18 października 2016, 19:48
Zrywanie zaręczyn to raczej zbyt drastyczne posunięcie. Myślę, że z dwoma wypłatami dacie radę wynająć albo kupić jakieś małe mieszkanko. Potem możecie je komuś wynająć i tak będzie się spłacać kredyt. Na pewno nie wprowadzaj się do jego rodziców, zjadą ci głowę i być może rozwalą związek. Przemądrzali rodzice będą mieć w d@ twoje zdanie, staniesz się popychadłem. Nie rób tego!!!!

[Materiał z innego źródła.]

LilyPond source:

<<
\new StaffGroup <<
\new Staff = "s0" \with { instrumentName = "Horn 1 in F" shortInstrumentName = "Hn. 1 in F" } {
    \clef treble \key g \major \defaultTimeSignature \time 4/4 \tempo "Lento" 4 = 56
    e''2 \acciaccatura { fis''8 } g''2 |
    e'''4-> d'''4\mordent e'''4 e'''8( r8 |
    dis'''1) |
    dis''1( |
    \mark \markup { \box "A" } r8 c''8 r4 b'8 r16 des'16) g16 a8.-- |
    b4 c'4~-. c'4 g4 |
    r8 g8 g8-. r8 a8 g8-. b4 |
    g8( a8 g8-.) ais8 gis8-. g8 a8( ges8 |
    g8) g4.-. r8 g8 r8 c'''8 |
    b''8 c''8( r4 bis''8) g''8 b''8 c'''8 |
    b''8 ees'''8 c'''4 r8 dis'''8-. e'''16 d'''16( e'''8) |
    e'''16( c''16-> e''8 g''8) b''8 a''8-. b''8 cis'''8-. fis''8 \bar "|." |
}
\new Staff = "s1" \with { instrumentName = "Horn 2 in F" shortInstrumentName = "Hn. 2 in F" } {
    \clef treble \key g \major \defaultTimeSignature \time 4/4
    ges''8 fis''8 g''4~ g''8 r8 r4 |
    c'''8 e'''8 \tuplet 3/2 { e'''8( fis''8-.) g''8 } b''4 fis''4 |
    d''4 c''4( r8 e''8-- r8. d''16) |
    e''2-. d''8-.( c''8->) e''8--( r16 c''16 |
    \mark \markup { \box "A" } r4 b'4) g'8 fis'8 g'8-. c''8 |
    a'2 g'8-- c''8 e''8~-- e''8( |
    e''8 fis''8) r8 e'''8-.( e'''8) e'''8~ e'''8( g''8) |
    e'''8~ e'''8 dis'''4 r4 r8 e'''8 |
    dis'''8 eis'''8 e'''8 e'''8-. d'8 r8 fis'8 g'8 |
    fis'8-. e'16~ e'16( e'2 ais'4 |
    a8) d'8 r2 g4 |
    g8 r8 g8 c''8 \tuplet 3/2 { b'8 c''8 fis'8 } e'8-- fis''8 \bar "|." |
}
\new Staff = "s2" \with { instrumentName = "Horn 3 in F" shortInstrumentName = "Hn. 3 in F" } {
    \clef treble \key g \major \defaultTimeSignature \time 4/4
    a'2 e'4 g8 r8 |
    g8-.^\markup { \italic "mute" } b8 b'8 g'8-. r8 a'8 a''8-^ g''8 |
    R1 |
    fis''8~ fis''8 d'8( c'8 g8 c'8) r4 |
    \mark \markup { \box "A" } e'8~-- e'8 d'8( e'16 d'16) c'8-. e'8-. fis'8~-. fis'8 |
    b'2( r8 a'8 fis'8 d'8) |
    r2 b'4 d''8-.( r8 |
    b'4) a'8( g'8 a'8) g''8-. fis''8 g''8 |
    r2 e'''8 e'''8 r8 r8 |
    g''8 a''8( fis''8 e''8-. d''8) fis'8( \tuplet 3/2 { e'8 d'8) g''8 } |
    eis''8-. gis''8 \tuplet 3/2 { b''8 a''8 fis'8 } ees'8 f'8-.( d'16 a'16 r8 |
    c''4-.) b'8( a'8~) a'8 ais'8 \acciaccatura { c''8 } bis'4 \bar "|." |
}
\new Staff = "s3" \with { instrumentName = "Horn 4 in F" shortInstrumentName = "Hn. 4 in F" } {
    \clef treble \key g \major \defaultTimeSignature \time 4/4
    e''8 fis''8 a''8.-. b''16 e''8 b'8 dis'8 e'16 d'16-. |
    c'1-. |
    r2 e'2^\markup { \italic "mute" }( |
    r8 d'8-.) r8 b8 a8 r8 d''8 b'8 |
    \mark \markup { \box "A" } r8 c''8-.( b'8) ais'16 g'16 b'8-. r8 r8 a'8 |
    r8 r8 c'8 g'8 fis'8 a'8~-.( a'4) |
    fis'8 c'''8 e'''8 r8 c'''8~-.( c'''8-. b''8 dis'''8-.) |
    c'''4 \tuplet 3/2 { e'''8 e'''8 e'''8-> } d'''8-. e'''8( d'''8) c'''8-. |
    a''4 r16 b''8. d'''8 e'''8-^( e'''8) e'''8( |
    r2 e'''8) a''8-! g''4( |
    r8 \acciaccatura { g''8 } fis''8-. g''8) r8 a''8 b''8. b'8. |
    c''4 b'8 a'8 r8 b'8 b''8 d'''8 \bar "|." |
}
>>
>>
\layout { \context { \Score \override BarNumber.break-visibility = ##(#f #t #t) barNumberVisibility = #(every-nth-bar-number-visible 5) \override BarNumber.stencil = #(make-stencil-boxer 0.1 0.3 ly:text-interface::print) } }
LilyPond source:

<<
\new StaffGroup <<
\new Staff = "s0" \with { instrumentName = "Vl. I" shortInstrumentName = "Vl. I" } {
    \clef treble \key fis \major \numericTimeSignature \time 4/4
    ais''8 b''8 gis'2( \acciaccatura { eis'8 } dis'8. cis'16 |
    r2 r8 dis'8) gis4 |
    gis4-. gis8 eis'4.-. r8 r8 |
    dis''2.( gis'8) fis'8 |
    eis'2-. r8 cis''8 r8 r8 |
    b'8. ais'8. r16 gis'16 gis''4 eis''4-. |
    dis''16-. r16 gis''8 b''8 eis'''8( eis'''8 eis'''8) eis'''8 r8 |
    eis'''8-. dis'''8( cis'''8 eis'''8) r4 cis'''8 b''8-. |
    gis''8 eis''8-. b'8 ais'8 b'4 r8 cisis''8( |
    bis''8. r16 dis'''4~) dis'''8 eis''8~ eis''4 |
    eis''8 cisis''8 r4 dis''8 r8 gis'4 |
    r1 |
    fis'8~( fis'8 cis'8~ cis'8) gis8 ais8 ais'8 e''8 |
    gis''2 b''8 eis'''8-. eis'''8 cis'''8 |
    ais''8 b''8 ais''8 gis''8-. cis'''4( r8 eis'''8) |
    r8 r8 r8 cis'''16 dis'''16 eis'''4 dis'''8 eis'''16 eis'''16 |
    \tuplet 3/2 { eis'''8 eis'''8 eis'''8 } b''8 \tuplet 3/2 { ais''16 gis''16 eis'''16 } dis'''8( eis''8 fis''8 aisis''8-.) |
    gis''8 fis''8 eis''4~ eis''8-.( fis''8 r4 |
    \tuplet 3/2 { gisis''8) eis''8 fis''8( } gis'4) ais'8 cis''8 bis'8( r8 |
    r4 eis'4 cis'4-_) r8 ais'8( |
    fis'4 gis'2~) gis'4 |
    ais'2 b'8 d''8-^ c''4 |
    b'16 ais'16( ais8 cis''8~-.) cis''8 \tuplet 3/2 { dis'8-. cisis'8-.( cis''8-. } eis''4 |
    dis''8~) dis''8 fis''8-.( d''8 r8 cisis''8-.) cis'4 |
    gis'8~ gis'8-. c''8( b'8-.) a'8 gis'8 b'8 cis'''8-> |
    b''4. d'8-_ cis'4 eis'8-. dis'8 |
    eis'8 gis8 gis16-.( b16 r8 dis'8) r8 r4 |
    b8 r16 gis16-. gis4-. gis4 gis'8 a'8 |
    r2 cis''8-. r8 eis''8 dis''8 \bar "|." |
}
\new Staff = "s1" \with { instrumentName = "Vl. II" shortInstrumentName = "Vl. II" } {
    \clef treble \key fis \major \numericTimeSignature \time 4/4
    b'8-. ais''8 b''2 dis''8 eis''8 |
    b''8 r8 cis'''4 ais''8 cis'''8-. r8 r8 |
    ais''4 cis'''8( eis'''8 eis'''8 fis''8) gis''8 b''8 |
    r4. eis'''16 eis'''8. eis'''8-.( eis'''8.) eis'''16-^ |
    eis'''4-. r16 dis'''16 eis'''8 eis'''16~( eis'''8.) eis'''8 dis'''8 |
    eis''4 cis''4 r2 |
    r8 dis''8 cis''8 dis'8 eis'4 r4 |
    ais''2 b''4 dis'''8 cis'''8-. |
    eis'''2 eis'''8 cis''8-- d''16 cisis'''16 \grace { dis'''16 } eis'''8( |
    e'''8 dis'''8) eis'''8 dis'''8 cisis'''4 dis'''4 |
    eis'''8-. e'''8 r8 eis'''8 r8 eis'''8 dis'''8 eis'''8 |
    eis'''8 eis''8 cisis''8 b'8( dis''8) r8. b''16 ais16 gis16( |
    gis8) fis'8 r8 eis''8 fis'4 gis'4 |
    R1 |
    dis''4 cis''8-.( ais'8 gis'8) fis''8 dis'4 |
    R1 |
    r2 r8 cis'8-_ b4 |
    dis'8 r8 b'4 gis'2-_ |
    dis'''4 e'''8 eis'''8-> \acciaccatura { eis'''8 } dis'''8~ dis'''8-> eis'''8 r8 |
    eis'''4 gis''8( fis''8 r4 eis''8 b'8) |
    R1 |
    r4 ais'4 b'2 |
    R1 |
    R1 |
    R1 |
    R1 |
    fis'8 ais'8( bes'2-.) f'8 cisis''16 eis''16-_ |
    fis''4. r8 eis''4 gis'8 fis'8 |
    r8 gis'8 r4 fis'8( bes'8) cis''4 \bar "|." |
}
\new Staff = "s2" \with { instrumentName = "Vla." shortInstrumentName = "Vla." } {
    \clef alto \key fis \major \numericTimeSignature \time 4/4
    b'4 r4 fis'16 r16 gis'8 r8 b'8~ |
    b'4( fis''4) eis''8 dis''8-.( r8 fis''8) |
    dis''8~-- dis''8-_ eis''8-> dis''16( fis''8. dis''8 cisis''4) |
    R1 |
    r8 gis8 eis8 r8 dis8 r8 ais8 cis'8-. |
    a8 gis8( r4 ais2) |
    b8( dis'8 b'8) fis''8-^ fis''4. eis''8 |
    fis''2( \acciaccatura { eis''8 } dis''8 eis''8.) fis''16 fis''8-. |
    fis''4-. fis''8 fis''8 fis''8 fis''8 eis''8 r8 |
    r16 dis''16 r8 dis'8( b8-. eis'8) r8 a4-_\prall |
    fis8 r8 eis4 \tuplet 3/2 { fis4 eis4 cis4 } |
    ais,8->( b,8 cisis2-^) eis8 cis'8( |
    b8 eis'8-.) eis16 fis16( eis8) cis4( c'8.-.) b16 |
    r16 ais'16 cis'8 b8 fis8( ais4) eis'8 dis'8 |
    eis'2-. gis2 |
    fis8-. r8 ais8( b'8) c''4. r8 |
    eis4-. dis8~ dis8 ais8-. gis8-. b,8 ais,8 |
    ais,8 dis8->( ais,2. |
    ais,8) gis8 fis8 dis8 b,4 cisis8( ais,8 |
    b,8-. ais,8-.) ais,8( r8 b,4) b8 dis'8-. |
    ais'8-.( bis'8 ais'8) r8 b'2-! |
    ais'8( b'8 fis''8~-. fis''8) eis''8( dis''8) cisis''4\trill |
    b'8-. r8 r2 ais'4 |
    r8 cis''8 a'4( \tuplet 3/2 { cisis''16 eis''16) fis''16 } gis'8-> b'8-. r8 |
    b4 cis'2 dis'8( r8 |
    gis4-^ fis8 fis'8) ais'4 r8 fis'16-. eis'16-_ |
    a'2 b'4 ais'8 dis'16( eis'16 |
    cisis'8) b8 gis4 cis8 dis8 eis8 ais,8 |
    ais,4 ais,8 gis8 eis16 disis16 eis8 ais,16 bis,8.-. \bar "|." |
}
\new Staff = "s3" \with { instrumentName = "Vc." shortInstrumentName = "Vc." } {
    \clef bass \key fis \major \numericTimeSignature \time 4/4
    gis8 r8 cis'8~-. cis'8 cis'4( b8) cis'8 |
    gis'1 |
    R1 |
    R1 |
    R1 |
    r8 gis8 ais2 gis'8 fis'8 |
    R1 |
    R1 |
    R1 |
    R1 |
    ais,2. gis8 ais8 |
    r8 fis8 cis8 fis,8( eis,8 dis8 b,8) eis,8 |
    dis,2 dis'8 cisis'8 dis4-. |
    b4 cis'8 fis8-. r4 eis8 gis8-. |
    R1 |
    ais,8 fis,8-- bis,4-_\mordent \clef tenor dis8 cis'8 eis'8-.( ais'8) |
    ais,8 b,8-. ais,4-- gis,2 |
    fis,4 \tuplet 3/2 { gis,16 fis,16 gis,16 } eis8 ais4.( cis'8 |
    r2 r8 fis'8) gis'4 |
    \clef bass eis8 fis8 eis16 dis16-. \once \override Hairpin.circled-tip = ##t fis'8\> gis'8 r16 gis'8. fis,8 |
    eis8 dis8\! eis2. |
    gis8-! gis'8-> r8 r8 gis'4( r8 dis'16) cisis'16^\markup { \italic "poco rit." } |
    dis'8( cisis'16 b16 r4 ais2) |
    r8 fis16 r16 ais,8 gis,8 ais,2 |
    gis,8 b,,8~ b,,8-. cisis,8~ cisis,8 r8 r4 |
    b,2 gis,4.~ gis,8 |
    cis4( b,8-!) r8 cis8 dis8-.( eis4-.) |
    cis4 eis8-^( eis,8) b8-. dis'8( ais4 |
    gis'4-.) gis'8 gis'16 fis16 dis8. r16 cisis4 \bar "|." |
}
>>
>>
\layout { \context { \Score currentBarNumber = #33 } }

18 października 2016, 19:51
On się uparł, że jest to marnotrawstwo pieniędzy, nie chce i już. Widzi tylko jedną słuszną opcje. Bo u niego są warunki, ale że to tylko jeden pokój i kuchnia i łazienka wspólna z 80 letnią babcią karmiącą psy na stole tego nie widzi.
Jeden pokój i reszta wspólna?! No właśnie to wskazuje na to, że tam nie ma warunków. Puknij go w czoło.